The first stones of Pierre&Vacances are in the mountains, in Avoriaz. I did not begin my profession with the idea of creating a European tourism group. My ambition was to create a new city in the mountains, at 1,800 meters altitude, where there was absolutely nothing built, and to make it a tourist city for 20,000 people. I was 27 years old and had a builder’s vision, with land use planning, in response to the public authorities who initiated the famous "Snow Plan" ("Plan Neige" in French). There was a plan to reclaim the mountain territory and develop tourism. The vision I had was of a break with urban life (whereas all the stations at the time were designed on an urban model) in architecture, urban planning, ecology too... That's how Avoriaz was born.
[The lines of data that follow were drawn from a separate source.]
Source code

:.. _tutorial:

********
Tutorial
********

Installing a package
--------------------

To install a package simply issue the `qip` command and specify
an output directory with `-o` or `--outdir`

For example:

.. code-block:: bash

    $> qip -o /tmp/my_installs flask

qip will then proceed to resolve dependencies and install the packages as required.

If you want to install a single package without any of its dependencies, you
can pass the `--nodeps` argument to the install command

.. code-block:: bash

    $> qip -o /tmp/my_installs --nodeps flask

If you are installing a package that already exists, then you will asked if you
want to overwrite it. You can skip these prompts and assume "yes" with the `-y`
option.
The subsequent problem was tourism development. Because there were ski lifts that represented lots of investments, and high operating costs, it was therefore necessary to find, in addition to daily clientele, residences in the resort, and not only to do second homes. That's when the hotel chains provided me with an enormous service: they didn't want to develop in the mountains, due to operating costs, seasonality, etc. I am very grateful to them for that.
But with Accor, it was different. We worked together to pre-invent the tourist residence. We invented time-sharing in France. We did the first time-sharing operation with Accor, With Paul and Gérard. This has resulted in a 140-apartment building in Avoriaz, with time-sharing. It was not a financial success. But the tourist residence was invented in this way, which was the conjunction between two things: the demand for apartment rentals for families and groups, and the appetite of the French people for real estate investment. So there was a real need in terms of hotel rentals, in terms of investment in real estate. As I had no money, I combined two jobs: real estate developer and tourism operator. The financing has thus been done.
The idea was that from a given plot of land, there are two stages: the first, real estate development, with the first margin in the short-term; the second, tourism operation, with management over time, and profitability as an operator. This is what I called the combination of the hunter and the ploughman.
To repay Avoriaz's debt, I could not leave the Avoriaz site alone. So we extended the concept to other stations, but with more limited operations, and then to the sea, and then to the countryside. Then came Center Parks, which is indeed the biggest carrier of the group today.